The task =>
The required output is the exact run of lines below that opens at the line with "Jeppesen E, Søndergaard M, Jensen" and closes at the line with "Leruste A, Malet".

**** Data under study

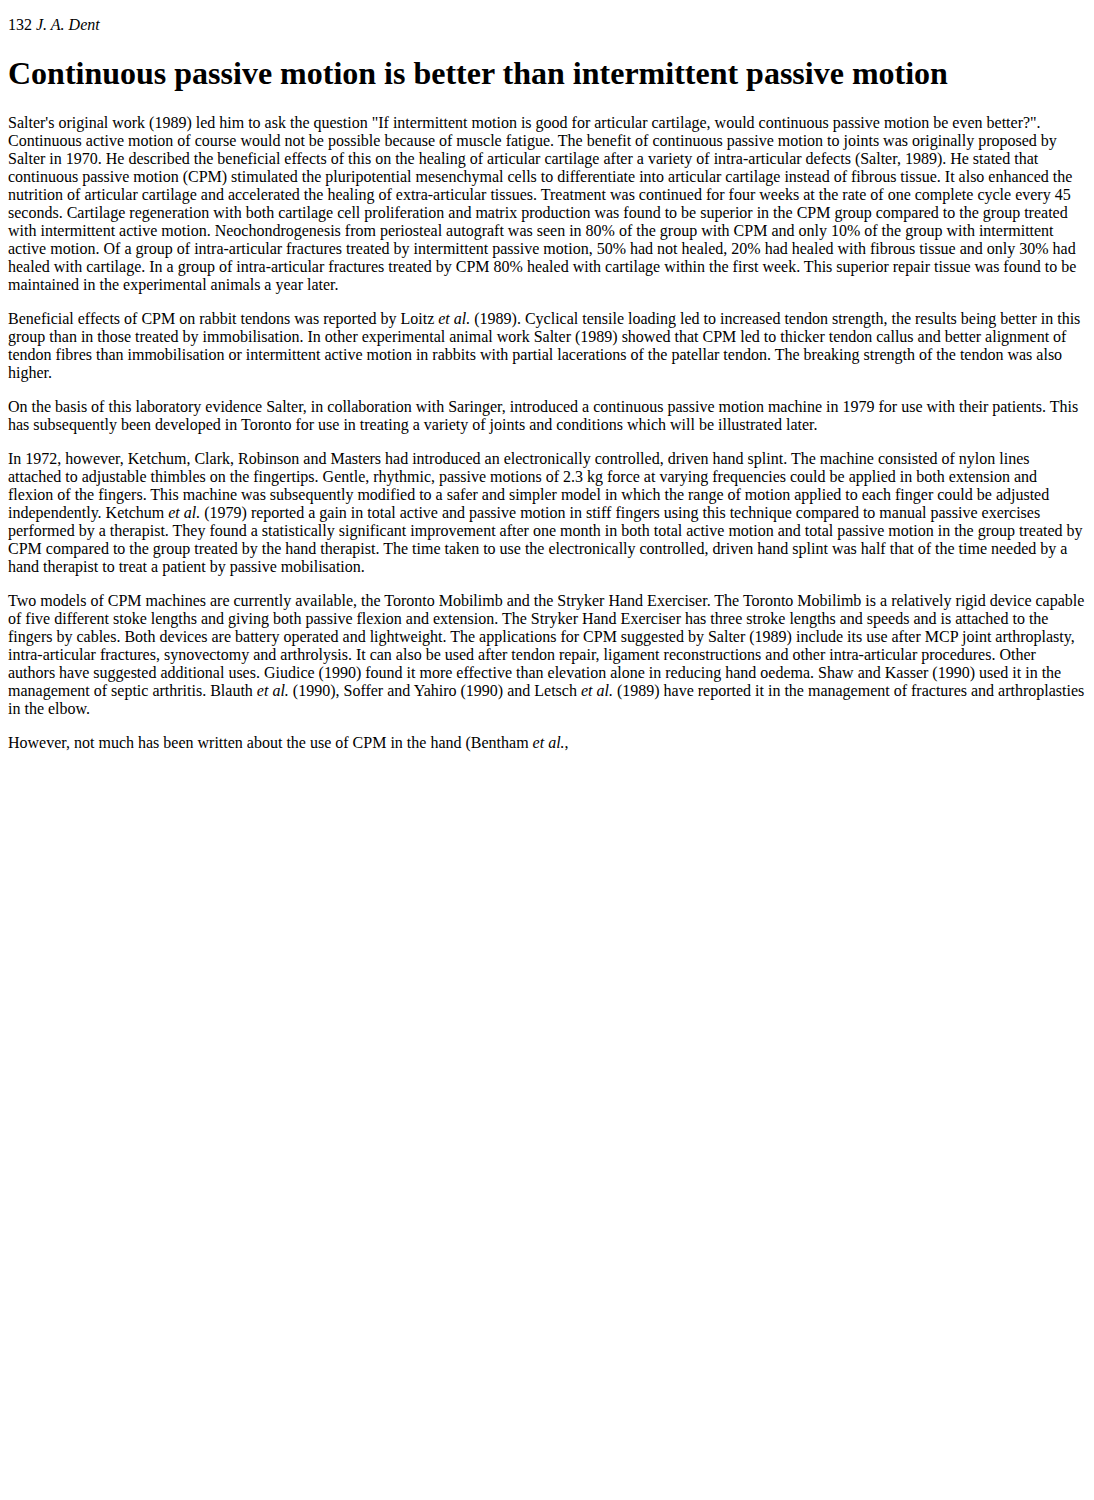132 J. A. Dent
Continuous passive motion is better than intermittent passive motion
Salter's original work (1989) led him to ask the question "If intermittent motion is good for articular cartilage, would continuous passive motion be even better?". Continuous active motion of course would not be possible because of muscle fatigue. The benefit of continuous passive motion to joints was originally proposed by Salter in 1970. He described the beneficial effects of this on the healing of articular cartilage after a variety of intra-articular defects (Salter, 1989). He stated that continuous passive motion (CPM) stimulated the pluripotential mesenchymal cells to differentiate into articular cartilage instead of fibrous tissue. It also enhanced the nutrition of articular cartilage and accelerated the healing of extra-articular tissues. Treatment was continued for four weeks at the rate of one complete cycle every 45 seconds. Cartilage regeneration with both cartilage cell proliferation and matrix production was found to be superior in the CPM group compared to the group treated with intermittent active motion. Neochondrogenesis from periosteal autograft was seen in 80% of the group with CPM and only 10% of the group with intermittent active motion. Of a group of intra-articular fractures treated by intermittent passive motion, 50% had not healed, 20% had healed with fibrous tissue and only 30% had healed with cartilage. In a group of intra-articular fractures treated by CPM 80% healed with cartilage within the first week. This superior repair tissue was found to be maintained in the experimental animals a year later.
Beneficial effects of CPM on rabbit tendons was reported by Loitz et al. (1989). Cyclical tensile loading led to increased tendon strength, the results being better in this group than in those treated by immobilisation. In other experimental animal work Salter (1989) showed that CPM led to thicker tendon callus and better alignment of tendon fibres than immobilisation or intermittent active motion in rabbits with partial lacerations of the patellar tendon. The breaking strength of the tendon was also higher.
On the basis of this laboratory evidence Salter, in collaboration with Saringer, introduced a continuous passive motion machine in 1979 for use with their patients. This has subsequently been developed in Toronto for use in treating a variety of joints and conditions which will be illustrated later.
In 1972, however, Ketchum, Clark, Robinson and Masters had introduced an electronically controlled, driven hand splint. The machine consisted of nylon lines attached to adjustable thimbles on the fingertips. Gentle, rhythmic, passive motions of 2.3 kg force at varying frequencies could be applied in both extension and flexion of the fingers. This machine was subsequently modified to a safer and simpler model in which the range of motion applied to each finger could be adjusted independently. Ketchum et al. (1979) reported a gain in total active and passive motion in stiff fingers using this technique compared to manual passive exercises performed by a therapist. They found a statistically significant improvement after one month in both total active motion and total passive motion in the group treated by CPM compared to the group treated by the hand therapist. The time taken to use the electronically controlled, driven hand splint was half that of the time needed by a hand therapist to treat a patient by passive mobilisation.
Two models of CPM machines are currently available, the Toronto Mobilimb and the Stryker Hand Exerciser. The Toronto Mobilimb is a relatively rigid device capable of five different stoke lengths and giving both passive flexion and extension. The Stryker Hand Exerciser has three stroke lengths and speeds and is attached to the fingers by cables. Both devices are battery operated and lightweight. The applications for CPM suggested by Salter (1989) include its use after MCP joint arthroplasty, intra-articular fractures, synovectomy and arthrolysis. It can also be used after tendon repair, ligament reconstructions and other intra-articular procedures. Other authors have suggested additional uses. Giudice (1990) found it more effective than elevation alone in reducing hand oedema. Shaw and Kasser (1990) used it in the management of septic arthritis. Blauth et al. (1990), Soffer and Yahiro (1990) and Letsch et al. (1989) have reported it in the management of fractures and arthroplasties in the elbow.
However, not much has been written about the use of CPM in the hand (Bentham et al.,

********
**** Data under study

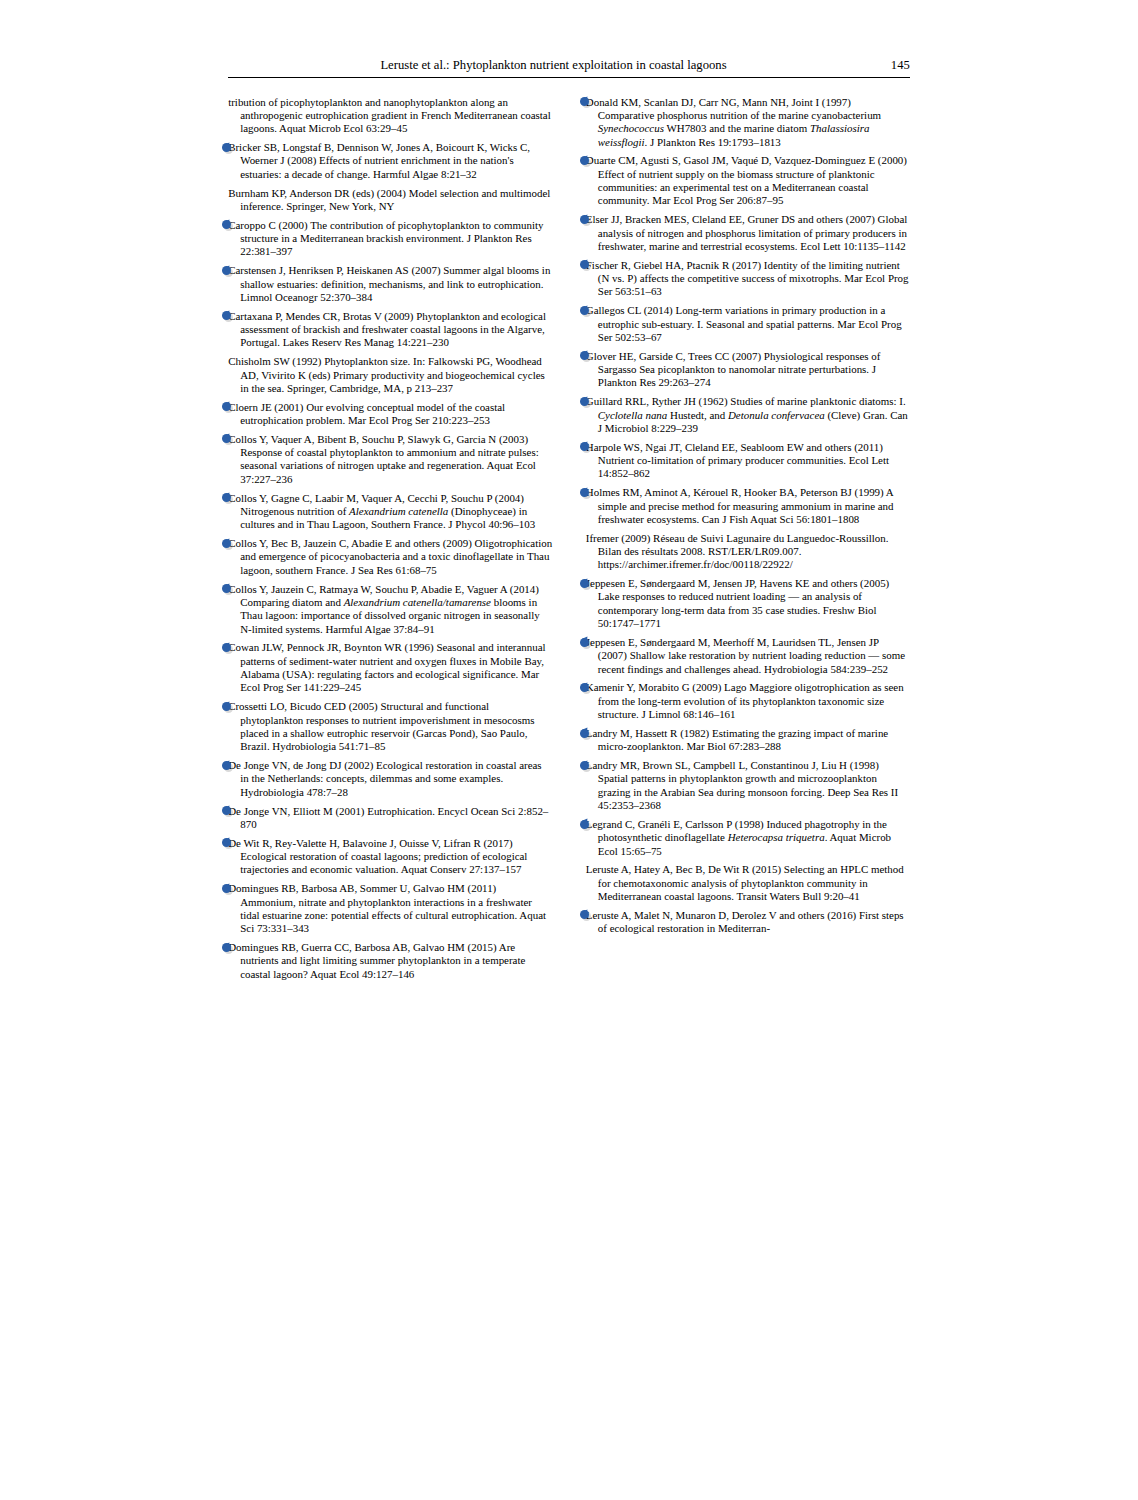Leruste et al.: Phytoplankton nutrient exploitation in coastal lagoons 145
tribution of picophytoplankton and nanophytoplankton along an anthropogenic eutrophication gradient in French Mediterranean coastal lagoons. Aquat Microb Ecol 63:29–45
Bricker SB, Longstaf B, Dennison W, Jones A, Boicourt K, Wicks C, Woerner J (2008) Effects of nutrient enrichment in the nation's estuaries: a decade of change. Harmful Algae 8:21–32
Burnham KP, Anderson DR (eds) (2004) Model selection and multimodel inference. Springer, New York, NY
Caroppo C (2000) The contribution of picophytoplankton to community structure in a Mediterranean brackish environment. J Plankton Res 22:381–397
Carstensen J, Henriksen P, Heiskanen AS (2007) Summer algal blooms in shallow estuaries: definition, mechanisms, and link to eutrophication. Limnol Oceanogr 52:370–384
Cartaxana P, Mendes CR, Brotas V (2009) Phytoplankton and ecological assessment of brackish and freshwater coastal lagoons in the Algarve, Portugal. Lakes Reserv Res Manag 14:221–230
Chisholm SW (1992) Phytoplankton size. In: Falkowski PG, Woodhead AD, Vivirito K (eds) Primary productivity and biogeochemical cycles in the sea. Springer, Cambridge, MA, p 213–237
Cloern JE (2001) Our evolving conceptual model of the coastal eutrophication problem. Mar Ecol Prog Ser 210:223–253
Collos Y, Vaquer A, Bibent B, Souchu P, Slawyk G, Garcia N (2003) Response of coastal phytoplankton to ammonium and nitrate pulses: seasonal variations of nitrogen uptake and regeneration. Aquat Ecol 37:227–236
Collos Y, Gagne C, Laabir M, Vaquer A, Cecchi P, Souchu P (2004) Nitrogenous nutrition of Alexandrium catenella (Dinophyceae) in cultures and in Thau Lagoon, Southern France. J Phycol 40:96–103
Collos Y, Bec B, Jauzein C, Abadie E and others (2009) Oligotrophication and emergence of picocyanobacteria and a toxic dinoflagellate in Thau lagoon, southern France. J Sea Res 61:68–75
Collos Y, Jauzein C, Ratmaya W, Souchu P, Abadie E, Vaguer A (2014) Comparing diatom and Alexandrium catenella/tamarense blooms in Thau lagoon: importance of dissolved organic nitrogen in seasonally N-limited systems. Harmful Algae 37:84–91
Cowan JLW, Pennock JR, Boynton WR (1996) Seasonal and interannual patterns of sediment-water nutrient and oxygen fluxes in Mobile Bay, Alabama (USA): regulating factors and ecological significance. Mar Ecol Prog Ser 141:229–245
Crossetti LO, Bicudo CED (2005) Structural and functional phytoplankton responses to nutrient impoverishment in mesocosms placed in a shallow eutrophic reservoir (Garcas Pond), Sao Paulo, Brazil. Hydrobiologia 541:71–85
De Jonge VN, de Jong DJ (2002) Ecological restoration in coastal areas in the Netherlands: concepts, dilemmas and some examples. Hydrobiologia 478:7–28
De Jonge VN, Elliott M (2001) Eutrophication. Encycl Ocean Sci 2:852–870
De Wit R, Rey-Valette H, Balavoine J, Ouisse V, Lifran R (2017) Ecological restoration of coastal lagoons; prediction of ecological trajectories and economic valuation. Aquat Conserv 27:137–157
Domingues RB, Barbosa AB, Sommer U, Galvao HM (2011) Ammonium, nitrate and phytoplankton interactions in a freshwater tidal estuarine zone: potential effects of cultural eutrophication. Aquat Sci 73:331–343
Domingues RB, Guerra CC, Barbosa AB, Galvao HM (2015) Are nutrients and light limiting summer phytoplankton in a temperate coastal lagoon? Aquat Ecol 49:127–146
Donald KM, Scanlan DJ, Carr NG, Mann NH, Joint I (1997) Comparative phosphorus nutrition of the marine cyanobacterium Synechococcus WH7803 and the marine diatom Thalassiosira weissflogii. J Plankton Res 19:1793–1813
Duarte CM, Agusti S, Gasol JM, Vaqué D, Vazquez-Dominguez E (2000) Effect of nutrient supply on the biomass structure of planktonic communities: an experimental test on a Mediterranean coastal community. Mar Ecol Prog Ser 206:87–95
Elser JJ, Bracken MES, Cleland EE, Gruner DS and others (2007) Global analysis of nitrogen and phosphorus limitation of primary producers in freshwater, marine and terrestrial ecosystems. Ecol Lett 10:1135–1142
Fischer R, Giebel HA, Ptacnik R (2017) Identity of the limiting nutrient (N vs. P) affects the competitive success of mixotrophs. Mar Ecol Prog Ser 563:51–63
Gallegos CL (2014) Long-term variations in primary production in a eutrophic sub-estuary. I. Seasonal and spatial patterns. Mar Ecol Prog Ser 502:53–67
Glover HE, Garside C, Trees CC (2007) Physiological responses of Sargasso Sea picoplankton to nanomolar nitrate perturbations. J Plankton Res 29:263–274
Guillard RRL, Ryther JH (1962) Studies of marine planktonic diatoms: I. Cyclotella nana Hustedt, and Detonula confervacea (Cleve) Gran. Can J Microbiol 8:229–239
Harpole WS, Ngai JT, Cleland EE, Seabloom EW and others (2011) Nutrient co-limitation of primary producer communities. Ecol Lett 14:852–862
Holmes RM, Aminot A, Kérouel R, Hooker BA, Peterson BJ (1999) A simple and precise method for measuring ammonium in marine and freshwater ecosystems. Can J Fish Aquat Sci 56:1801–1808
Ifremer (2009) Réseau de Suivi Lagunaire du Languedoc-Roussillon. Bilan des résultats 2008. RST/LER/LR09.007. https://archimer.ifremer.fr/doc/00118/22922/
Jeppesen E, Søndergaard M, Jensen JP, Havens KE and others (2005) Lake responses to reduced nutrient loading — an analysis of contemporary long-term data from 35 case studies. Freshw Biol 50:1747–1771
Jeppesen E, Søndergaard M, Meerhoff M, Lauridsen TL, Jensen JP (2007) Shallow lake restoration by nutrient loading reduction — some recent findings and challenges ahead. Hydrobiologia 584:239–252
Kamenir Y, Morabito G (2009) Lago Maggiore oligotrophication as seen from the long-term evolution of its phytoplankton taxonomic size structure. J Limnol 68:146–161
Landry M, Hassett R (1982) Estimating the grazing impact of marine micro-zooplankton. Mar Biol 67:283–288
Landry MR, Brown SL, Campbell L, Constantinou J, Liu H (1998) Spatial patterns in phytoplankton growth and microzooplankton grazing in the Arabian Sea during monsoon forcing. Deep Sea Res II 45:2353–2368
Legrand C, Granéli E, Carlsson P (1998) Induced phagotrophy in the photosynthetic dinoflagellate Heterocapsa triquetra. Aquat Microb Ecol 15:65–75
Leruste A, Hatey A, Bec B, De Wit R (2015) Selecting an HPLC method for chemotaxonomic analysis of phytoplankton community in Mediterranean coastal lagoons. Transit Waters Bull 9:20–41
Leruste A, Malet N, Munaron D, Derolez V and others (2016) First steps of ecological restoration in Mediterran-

********

Solution to this task =>
Jeppesen E, Søndergaard M, Jensen JP, Havens KE and others (2005) Lake responses to reduced nutrient loading — an analysis of contemporary long-term data from 35 case studies. Freshw Biol 50:1747–1771
Jeppesen E, Søndergaard M, Meerhoff M, Lauridsen TL, Jensen JP (2007) Shallow lake restoration by nutrient loading reduction — some recent findings and challenges ahead. Hydrobiologia 584:239–252
Kamenir Y, Morabito G (2009) Lago Maggiore oligotrophication as seen from the long-term evolution of its phytoplankton taxonomic size structure. J Limnol 68:146–161
Landry M, Hassett R (1982) Estimating the grazing impact of marine micro-zooplankton. Mar Biol 67:283–288
Landry MR, Brown SL, Campbell L, Constantinou J, Liu H (1998) Spatial patterns in phytoplankton growth and microzooplankton grazing in the Arabian Sea during monsoon forcing. Deep Sea Res II 45:2353–2368
Legrand C, Granéli E, Carlsson P (1998) Induced phagotrophy in the photosynthetic dinoflagellate Heterocapsa triquetra. Aquat Microb Ecol 15:65–75
Leruste A, Hatey A, Bec B, De Wit R (2015) Selecting an HPLC method for chemotaxonomic analysis of phytoplankton community in Mediterranean coastal lagoons. Transit Waters Bull 9:20–41
Leruste A, Malet N, Munaron D, Derolez V and others (2016) First steps of ecological restoration in Mediterran-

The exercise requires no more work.